Lipinets (12-0, 10KOs) earned the mandatory ranking following an 8th round knockout of Leonardo "Lenny Z" Zappavigna in their title eliminator last December.
It is common for sanctioning bodies to field and accept requests for unification as one of the few exceptions to a mandatory title defense. The rub is that it can only be used once, which left Indongo and his team—which now includes U.K. leading promoter Eddie Hearn—to scramble for alternate scenarios as to further delay a showdown with Lipinets, which was due to take place in July.
As luck would have it, discomfort in his wrist qualified him for a medical exemption request. While such request has been filed, it has yet to be formally or even conditionally approved by the sanctioning body, despite insistence to the contrary as reported by other media outlets.
"Indongo asked for an exception. A Champion may request an exception to any IBF rule," IBF President Daryl Peoples informed FightNights.com. "That is what is being done right now.

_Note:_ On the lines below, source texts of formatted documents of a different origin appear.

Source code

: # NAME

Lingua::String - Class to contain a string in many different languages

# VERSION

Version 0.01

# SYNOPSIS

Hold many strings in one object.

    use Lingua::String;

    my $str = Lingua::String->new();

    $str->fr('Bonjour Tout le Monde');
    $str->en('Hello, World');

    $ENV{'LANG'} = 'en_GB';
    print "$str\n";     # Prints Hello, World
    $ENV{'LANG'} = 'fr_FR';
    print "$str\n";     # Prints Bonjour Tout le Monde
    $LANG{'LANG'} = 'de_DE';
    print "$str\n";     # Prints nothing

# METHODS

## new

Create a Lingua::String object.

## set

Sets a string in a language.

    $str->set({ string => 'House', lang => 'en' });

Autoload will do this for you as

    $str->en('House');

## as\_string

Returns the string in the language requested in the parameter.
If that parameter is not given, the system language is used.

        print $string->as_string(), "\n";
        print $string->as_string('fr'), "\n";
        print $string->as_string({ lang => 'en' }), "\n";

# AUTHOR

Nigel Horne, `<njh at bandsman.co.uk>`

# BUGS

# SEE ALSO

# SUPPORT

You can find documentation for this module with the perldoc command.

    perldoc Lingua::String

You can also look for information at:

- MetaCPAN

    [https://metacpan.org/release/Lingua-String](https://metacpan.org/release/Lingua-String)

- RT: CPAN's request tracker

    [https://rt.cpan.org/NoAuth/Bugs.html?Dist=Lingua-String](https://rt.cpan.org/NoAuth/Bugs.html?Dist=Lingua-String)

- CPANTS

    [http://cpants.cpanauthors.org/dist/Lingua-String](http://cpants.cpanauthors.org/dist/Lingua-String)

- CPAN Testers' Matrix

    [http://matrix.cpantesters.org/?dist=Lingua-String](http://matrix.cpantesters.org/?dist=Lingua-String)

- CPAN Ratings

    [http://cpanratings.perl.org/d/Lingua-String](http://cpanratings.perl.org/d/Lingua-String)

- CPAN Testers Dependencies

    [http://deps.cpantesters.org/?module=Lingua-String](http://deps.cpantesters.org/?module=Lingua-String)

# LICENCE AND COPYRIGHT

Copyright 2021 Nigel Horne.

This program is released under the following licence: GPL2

We will consider this like any other exception request from a champion."
This bit of news doesn't at all sit well with Lipinets, who has been adamant in his stance of refusing any step=aside package offered to allow the IBF title to be at stake for this contest, in addition to demanding proof of injury and review of Indongo's submitted medical records. His handlers threatened to sue the New Jersey-based sanctioning body upon Top Rank's announcement of the fight being formed, until learning that false information was attached to said news release.
That said, the IBF plans to review this matter as it would any other request—lawsuit threats be damned.
"We aren't violating any IBF rule in doing so," Peoples insists. "The exception request and any response to the request received within 72 hours will be presented to the Board for consideration."
Crawford (31-0, 22KOs) will attempt the sixth defense of at least one alphabet title in the forthcoming matchup. The 29-year old switch-hitting two-division world champion won the WBO belt in a 6th round stoppage of Thomas Dulorme in April '15, before adding the WBC title—and lineal championship—in his aforementioned boxing lesson of Postol last July. Most recently, he effortlessly turned away the challenge of 2008 Olympic Gold medalist Felix Diaz, stopping the Bronx-based Dominican in eight rounds this past May in his debut as a headlining act in the main room at Madison Square Garden.
His showdown with Indongo—with or without all four belts at stake—will mark the third installment of Top Rank's new deal with ESPN, coming two weeks after the planned August 5 headliner between fellow two-division title claimant and pound-for-pound entrant Vasyl Lomachenko and fringe contender Miguel Marriaga.The series debut to a ratings win, although in the wake of controversy as Jeff Horn scored a disputed 12-round decision over Manny Pacquiao in their July 1 battle that drew 2.8 million viewers on ESPN's flagship network.